#### ENTRIES PROVIDED
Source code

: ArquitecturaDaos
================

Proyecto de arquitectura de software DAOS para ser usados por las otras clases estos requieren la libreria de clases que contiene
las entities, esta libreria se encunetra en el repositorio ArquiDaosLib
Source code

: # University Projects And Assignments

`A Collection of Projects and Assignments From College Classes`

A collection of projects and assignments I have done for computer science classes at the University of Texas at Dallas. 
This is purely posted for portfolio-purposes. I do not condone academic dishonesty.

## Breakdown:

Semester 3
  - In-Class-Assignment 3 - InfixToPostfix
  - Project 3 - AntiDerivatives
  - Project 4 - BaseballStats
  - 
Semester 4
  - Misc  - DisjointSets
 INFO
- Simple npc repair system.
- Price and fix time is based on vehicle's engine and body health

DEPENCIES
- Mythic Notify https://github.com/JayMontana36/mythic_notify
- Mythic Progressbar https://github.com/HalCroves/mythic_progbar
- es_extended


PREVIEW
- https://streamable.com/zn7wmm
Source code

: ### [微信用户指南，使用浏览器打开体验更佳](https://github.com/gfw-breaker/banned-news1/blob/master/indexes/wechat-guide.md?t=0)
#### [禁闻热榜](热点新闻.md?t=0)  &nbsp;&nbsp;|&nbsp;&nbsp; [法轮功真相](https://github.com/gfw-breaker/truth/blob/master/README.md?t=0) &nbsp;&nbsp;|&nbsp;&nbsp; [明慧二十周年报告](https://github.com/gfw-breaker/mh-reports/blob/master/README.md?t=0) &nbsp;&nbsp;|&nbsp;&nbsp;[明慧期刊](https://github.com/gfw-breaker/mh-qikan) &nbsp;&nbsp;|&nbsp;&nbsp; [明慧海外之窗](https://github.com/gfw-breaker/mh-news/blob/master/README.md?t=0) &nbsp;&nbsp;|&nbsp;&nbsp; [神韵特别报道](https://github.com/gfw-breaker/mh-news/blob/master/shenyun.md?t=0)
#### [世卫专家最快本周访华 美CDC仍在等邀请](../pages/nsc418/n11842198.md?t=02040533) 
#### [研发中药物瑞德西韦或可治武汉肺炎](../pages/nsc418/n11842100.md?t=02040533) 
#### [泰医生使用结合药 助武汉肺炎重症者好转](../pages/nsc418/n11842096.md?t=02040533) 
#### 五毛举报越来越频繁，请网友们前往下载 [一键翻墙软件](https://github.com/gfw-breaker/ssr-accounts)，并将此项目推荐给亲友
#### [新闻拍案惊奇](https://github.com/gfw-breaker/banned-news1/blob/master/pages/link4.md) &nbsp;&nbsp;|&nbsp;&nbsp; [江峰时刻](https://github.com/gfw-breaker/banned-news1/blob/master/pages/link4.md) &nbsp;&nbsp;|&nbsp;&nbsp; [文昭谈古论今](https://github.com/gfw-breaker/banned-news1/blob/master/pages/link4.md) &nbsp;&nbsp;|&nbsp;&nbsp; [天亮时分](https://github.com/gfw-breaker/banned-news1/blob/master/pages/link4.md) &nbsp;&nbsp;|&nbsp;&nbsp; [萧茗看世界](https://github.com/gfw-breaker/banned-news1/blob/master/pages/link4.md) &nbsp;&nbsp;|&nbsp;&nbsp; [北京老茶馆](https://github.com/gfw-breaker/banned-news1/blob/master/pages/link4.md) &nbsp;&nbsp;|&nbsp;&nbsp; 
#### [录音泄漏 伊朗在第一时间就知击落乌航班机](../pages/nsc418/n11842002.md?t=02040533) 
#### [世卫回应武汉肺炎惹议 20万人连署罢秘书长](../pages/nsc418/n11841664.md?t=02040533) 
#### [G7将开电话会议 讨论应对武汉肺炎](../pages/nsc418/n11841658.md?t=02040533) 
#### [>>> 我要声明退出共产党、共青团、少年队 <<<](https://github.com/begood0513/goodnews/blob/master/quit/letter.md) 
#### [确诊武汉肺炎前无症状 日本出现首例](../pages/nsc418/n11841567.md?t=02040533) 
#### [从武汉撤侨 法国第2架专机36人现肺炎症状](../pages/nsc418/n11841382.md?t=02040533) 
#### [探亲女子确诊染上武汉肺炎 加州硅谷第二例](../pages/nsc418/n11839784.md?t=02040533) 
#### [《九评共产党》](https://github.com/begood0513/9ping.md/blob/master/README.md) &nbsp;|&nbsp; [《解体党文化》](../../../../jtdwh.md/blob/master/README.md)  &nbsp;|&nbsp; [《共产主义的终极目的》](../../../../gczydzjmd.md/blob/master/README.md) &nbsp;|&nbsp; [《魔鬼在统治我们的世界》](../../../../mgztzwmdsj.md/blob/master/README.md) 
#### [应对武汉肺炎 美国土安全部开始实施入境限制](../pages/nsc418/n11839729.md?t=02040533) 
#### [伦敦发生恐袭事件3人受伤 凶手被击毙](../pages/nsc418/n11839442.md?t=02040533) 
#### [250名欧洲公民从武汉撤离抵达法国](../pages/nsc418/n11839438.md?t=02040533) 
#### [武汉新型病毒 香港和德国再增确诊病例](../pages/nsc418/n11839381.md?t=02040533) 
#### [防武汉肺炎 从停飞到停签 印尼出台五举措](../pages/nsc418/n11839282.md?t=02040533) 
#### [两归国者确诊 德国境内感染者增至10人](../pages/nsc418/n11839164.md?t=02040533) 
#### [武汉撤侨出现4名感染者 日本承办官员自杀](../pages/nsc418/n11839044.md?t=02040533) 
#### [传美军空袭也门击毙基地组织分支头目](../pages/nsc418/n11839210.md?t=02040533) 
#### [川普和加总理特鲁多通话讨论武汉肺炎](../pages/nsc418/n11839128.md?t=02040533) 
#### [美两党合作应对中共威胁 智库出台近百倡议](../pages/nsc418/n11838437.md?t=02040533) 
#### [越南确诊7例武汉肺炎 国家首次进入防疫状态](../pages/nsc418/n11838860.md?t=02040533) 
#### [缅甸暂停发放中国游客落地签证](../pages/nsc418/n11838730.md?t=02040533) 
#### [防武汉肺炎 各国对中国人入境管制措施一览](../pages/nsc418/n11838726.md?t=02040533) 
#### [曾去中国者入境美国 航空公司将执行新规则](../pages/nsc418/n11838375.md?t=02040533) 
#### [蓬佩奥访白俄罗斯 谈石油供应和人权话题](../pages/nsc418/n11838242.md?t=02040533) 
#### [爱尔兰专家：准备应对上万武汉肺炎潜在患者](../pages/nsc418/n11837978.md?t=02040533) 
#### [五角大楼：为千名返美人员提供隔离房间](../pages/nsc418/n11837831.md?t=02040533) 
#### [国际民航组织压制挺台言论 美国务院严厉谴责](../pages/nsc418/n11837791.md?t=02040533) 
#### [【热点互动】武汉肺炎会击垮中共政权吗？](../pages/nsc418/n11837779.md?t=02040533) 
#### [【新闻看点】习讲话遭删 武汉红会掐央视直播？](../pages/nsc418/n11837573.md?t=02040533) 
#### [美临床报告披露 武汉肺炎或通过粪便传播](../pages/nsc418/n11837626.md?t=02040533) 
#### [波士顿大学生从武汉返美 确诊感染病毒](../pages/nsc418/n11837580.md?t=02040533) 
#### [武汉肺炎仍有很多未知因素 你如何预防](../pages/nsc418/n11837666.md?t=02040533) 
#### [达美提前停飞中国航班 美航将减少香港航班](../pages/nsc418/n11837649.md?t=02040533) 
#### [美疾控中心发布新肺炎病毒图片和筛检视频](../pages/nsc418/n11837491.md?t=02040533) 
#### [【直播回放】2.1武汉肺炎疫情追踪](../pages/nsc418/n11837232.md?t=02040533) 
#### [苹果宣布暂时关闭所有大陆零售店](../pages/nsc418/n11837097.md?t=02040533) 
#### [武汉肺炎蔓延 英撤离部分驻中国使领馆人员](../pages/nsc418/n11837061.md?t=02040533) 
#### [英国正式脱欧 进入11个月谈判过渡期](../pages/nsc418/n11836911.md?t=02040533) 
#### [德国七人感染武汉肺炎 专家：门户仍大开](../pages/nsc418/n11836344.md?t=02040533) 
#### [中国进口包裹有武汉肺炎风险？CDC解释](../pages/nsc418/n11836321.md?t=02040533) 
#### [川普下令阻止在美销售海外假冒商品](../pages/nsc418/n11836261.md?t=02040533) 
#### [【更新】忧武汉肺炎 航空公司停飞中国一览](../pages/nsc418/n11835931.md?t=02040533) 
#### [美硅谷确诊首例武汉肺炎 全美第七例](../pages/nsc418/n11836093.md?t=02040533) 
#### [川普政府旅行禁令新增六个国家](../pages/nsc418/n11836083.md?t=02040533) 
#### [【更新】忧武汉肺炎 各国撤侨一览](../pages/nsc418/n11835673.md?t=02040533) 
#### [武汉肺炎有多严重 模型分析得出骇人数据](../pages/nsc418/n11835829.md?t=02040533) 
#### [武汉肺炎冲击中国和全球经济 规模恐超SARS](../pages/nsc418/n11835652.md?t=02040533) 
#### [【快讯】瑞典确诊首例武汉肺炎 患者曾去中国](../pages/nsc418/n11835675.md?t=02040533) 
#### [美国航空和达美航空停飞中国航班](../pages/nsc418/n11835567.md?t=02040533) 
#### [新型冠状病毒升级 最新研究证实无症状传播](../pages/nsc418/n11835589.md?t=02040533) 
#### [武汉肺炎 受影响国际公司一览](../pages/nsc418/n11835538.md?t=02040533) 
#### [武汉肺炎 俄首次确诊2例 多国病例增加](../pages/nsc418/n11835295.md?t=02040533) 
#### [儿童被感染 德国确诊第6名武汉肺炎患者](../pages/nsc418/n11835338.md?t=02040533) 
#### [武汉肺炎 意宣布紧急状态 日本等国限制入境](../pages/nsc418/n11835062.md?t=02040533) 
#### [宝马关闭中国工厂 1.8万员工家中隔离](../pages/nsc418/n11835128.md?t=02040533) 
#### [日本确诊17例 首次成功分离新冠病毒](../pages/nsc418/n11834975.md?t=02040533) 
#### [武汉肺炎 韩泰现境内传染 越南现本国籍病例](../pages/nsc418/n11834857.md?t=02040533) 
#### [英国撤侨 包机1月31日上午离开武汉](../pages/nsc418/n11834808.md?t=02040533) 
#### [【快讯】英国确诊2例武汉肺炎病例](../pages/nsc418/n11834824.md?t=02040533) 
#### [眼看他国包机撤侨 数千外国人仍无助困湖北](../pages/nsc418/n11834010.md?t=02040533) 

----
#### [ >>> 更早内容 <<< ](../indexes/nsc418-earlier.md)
########
→ **PROBLEM DETAILS**:
Look above for the line containing "#### [防武汉肺炎 从停飞到停签" and the line containing "#### [川普和加总理特鲁". Transcribe both, with the lines between them, exactly.

→ **SOLUTION**:
#### [防武汉肺炎 从停飞到停签 印尼出台五举措](../pages/nsc418/n11839282.md?t=02040533) 
#### [两归国者确诊 德国境内感染者增至10人](../pages/nsc418/n11839164.md?t=02040533) 
#### [武汉撤侨出现4名感染者 日本承办官员自杀](../pages/nsc418/n11839044.md?t=02040533) 
#### [传美军空袭也门击毙基地组织分支头目](../pages/nsc418/n11839210.md?t=02040533) 
#### [川普和加总理特鲁多通话讨论武汉肺炎](../pages/nsc418/n11839128.md?t=02040533) 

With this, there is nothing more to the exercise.